*** Records

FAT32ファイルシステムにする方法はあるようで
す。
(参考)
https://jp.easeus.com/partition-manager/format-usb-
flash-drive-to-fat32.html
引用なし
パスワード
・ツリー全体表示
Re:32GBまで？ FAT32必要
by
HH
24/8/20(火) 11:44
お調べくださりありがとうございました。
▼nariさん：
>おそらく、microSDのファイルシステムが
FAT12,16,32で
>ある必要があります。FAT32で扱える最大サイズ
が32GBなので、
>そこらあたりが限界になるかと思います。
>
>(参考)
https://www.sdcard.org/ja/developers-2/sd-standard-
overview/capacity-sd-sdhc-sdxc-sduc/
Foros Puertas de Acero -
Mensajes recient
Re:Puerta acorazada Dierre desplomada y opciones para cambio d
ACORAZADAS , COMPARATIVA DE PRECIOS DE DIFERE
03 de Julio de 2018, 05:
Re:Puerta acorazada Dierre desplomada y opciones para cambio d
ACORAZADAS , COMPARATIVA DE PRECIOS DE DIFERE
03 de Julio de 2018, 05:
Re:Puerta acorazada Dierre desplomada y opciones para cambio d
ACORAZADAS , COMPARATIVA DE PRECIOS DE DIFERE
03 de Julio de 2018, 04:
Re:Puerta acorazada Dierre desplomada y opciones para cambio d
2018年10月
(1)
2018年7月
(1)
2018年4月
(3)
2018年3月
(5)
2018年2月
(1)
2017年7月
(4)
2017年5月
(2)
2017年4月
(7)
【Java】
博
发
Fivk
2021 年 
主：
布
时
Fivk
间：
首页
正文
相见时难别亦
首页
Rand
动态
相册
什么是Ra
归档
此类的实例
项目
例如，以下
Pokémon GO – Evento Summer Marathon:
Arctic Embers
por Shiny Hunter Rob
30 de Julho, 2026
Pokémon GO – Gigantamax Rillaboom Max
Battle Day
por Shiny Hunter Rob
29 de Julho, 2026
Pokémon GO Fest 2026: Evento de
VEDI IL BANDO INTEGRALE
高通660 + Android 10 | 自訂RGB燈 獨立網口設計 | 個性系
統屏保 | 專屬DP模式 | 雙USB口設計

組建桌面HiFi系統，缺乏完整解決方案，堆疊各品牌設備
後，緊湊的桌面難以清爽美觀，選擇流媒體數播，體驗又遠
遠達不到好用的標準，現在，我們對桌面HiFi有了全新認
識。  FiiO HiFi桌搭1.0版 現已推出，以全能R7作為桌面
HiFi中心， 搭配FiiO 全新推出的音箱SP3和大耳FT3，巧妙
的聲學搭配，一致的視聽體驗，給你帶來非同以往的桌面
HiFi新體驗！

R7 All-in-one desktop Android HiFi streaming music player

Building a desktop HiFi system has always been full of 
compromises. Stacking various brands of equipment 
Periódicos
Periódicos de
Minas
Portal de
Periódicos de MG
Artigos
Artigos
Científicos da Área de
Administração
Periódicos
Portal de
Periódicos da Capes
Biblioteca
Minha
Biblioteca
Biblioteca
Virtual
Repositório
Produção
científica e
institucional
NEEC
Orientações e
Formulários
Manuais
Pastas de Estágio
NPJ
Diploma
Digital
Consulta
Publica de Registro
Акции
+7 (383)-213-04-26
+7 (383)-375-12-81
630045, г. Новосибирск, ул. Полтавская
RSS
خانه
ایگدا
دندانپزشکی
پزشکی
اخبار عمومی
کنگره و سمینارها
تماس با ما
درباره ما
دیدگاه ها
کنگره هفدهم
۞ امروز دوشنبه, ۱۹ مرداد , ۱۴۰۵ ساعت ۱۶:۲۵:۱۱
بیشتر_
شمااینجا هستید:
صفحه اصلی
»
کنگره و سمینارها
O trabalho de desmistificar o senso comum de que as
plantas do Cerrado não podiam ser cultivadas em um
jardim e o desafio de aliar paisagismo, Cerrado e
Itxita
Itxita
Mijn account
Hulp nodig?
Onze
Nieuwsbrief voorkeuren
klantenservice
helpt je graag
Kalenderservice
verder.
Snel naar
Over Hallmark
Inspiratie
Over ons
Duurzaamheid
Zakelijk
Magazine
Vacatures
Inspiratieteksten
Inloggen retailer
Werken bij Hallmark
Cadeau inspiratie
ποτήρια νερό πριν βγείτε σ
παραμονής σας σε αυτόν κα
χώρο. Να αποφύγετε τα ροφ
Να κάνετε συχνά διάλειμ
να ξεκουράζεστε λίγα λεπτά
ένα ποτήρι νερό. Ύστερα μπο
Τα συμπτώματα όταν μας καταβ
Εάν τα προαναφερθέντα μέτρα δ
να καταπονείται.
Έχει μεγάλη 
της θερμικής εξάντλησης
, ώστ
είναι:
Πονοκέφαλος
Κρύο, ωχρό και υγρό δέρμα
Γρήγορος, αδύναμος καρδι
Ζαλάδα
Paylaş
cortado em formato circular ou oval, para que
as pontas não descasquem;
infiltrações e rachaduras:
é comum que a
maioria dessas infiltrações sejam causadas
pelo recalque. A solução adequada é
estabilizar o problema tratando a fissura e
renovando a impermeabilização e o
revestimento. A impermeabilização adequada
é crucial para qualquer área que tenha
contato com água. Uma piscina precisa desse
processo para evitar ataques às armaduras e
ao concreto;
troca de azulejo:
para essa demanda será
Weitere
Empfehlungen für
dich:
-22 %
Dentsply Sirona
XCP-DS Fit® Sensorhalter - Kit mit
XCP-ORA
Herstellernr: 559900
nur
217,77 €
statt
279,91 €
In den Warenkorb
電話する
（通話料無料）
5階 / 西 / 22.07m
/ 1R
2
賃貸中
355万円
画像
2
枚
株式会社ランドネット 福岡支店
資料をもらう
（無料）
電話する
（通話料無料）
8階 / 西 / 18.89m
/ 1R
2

******

Goal of the exercise
Each of the records should be written out again, exactly as it reads.

Reply to the exercise
FAT32ファイルシステムにする方法はあるようで
す。
(参考)
https://jp.easeus.com/partition-manager/format-usb-
flash-drive-to-fat32.html
引用なし
パスワード
・ツリー全体表示
Re:32GBまで？ FAT32必要
by
HH
24/8/20(火) 11:44
お調べくださりありがとうございました。
▼nariさん：
>おそらく、microSDのファイルシステムが
FAT12,16,32で
>ある必要があります。FAT32で扱える最大サイズ
が32GBなので、
>そこらあたりが限界になるかと思います。
>
>(参考)
https://www.sdcard.org/ja/developers-2/sd-standard-
overview/capacity-sd-sdhc-sdxc-sduc/
Foros Puertas de Acero -
Mensajes recient
Re:Puerta acorazada Dierre desplomada y opciones para cambio d
ACORAZADAS , COMPARATIVA DE PRECIOS DE DIFERE
03 de Julio de 2018, 05:
Re:Puerta acorazada Dierre desplomada y opciones para cambio d
ACORAZADAS , COMPARATIVA DE PRECIOS DE DIFERE
03 de Julio de 2018, 05:
Re:Puerta acorazada Dierre desplomada y opciones para cambio d
ACORAZADAS , COMPARATIVA DE PRECIOS DE DIFERE
03 de Julio de 2018, 04:
Re:Puerta acorazada Dierre desplomada y opciones para cambio d
2018年10月
(1)
2018年7月
(1)
2018年4月
(3)
2018年3月
(5)
2018年2月
(1)
2017年7月
(4)
2017年5月
(2)
2017年4月
(7)
【Java】
博
发
Fivk
2021 年 
主：
布
时
Fivk
间：
首页
正文
相见时难别亦
首页
Rand
动态
相册
什么是Ra
归档
此类的实例
项目
例如，以下
Pokémon GO – Evento Summer Marathon:
Arctic Embers
por Shiny Hunter Rob
30 de Julho, 2026
Pokémon GO – Gigantamax Rillaboom Max
Battle Day
por Shiny Hunter Rob
29 de Julho, 2026
Pokémon GO Fest 2026: Evento de
VEDI IL BANDO INTEGRALE
高通660 + Android 10 | 自訂RGB燈 獨立網口設計 | 個性系
統屏保 | 專屬DP模式 | 雙USB口設計

組建桌面HiFi系統，缺乏完整解決方案，堆疊各品牌設備
後，緊湊的桌面難以清爽美觀，選擇流媒體數播，體驗又遠
遠達不到好用的標準，現在，我們對桌面HiFi有了全新認
識。  FiiO HiFi桌搭1.0版 現已推出，以全能R7作為桌面
HiFi中心， 搭配FiiO 全新推出的音箱SP3和大耳FT3，巧妙
的聲學搭配，一致的視聽體驗，給你帶來非同以往的桌面
HiFi新體驗！

R7 All-in-one desktop Android HiFi streaming music player

Building a desktop HiFi system has always been full of 
compromises. Stacking various brands of equipment 
Periódicos
Periódicos de
Minas
Portal de
Periódicos de MG
Artigos
Artigos
Científicos da Área de
Administração
Periódicos
Portal de
Periódicos da Capes
Biblioteca
Minha
Biblioteca
Biblioteca
Virtual
Repositório
Produção
científica e
institucional
NEEC
Orientações e
Formulários
Manuais
Pastas de Estágio
NPJ
Diploma
Digital
Consulta
Publica de Registro
Акции
+7 (383)-213-04-26
+7 (383)-375-12-81
630045, г. Новосибирск, ул. Полтавская
RSS
خانه
ایگدا
دندانپزشکی
پزشکی
اخبار عمومی
کنگره و سمینارها
تماس با ما
درباره ما
دیدگاه ها
کنگره هفدهم
۞ امروز دوشنبه, ۱۹ مرداد , ۱۴۰۵ ساعت ۱۶:۲۵:۱۱
بیشتر_
شمااینجا هستید:
صفحه اصلی
»
کنگره و سمینارها
O trabalho de desmistificar o senso comum de que as
plantas do Cerrado não podiam ser cultivadas em um
jardim e o desafio de aliar paisagismo, Cerrado e
Itxita
Itxita
Mijn account
Hulp nodig?
Onze
Nieuwsbrief voorkeuren
klantenservice
helpt je graag
Kalenderservice
verder.
Snel naar
Over Hallmark
Inspiratie
Over ons
Duurzaamheid
Zakelijk
Magazine
Vacatures
Inspiratieteksten
Inloggen retailer
Werken bij Hallmark
Cadeau inspiratie
ποτήρια νερό πριν βγείτε σ
παραμονής σας σε αυτόν κα
χώρο. Να αποφύγετε τα ροφ
Να κάνετε συχνά διάλειμ
να ξεκουράζεστε λίγα λεπτά
ένα ποτήρι νερό. Ύστερα μπο
Τα συμπτώματα όταν μας καταβ
Εάν τα προαναφερθέντα μέτρα δ
να καταπονείται.
Έχει μεγάλη 
της θερμικής εξάντλησης
, ώστ
είναι:
Πονοκέφαλος
Κρύο, ωχρό και υγρό δέρμα
Γρήγορος, αδύναμος καρδι
Ζαλάδα
Paylaş
cortado em formato circular ou oval, para que
as pontas não descasquem;
infiltrações e rachaduras:
é comum que a
maioria dessas infiltrações sejam causadas
pelo recalque. A solução adequada é
estabilizar o problema tratando a fissura e
renovando a impermeabilização e o
revestimento. A impermeabilização adequada
é crucial para qualquer área que tenha
contato com água. Uma piscina precisa desse
processo para evitar ataques às armaduras e
ao concreto;
troca de azulejo:
para essa demanda será
Weitere
Empfehlungen für
dich:
-22 %
Dentsply Sirona
XCP-DS Fit® Sensorhalter - Kit mit
XCP-ORA
Herstellernr: 559900
nur
217,77 €
statt
279,91 €
In den Warenkorb
電話する
（通話料無料）
5階 / 西 / 22.07m
/ 1R
2
賃貸中
355万円
画像
2
枚
株式会社ランドネット 福岡支店
資料をもらう
（無料）
電話する
（通話料無料）
8階 / 西 / 18.89m
/ 1R
2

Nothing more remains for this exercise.